Speed up recursive transform block partition search. When a txfm
block is selected as all zero coefficients, skip the search over
further split partition.

Tested with txk-sel on, this makes the speed 0 / 1 both 10 - 15%
faster at medium - high target bit-rate range. The coding
performance change is neutral - 0.011% better for lowres set.

Change-Id: I1247f3d5a33d15bf4bc5f0bcbac2bf1f3e1aca2e
diff --git a/av1/encoder/rdopt.c b/av1/encoder/rdopt.c
index 52de3af..ac2bd16 100644
--- a/av1/encoder/rdopt.c
+++ b/av1/encoder/rdopt.c
@@ -3947,6 +3947,10 @@
   int tx_split_prune_flag = 0;
   if (cpi->sf.tx_type_search.prune_mode >= PRUNE_2D_ACCURATE)

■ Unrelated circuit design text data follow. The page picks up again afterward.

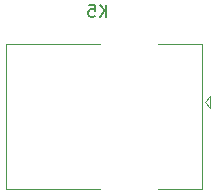
<source format=gbr>
%TF.GenerationSoftware,KiCad,Pcbnew,(5.1.8)-1*%
%TF.CreationDate,2021-12-10T09:06:31+01:00*%
%TF.ProjectId,FirePlace_V1,46697265-506c-4616-9365-5f56312e6b69,rev?*%
%TF.SameCoordinates,Original*%
%TF.FileFunction,Legend,Bot*%
%TF.FilePolarity,Positive*%
%FSLAX46Y46*%
G04 Gerber Fmt 4.6, Leading zero omitted, Abs format (unit mm)*
G04 Created by KiCad (PCBNEW (5.1.8)-1) date 2021-12-10 09:06:31*
%MOMM*%
%LPD*%
G01*
G04 APERTURE LIST*
%ADD10C,0.120000*%
%ADD11C,0.150000*%
G04 APERTURE END LIST*
D10*
%TO.C,K5*%
X88037600Y-84015400D02*
X87537600Y-83515400D01*
X88037600Y-83015400D02*
X88037600Y-84015400D01*
X87537600Y-83515400D02*
X88037600Y-83015400D01*
X70717600Y-90875400D02*
X78687600Y-90875400D01*
X70717600Y-78655400D02*
X78687600Y-78655400D01*
X70717600Y-90875400D02*
X70717600Y-78655400D01*
X87337600Y-78655400D02*
X83587600Y-78655400D01*
X87337600Y-90875400D02*
X83587600Y-90875400D01*
X87337600Y-90875400D02*
X87337600Y-78655400D01*
D11*
X79225695Y-76317780D02*
X79225695Y-75317780D01*
X78654266Y-76317780D02*
X79082838Y-75746352D01*
X78654266Y-75317780D02*
X79225695Y-75889209D01*
X77749504Y-75317780D02*
X78225695Y-75317780D01*
X78273314Y-75793971D01*
X78225695Y-75746352D01*
X78130457Y-75698733D01*
X77892361Y-75698733D01*
X77797123Y-75746352D01*
X77749504Y-75793971D01*
X77701885Y-75889209D01*
X77701885Y-76127304D01*
X77749504Y-76222542D01*
X77797123Y-76270161D01*
X77892361Y-76317780D01*
X78130457Y-76317780D01*
X78225695Y-76270161D01*
X78273314Y-76222542D01*
%TD*%
M02*

</source>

     tx_split_prune_flag = ((x->tx_search_prune[0] >> TX_TYPES) & 1);
+
+  if (cpi->sf.txb_split_cap)
+    if (p->eobs[block] == 0) tx_split_prune_flag = 1;
+
   if (tx_size > TX_4X4 && depth < MAX_VARTX_DEPTH && tx_split_prune_flag == 0) {
     const TX_SIZE sub_txs = sub_tx_size_map[1][tx_size];
     const int bsw = tx_size_wide_unit[sub_txs];
diff --git a/av1/encoder/speed_features.c b/av1/encoder/speed_features.c
index da52789..54e31d7 100644
--- a/av1/encoder/speed_features.c
+++ b/av1/encoder/speed_features.c
@@ -494,6 +494,7 @@
   sf->fast_wedge_sign_estimate = 0;
   sf->drop_ref = 0;
   sf->skip_intra_in_interframe = 1;
+  sf->txb_split_cap = 1;
 
   for (i = 0; i < TX_SIZES; i++) {
     sf->intra_y_mode_mask[i] = INTRA_ALL;
diff --git a/av1/encoder/speed_features.h b/av1/encoder/speed_features.h
index 6a3ce90..be4eca8 100644
--- a/av1/encoder/speed_features.h
+++ b/av1/encoder/speed_features.h
@@ -349,6 +349,10 @@
 
   TX_TYPE_SEARCH tx_type_search;
 
+  // Skip split transform block partition when the collocated bigger block
+  // is selected as all zero coefficients.
+  int txb_split_cap;
+
   // Used if partition_search_type = FIXED_SIZE_PARTITION
   BLOCK_SIZE always_this_block_size;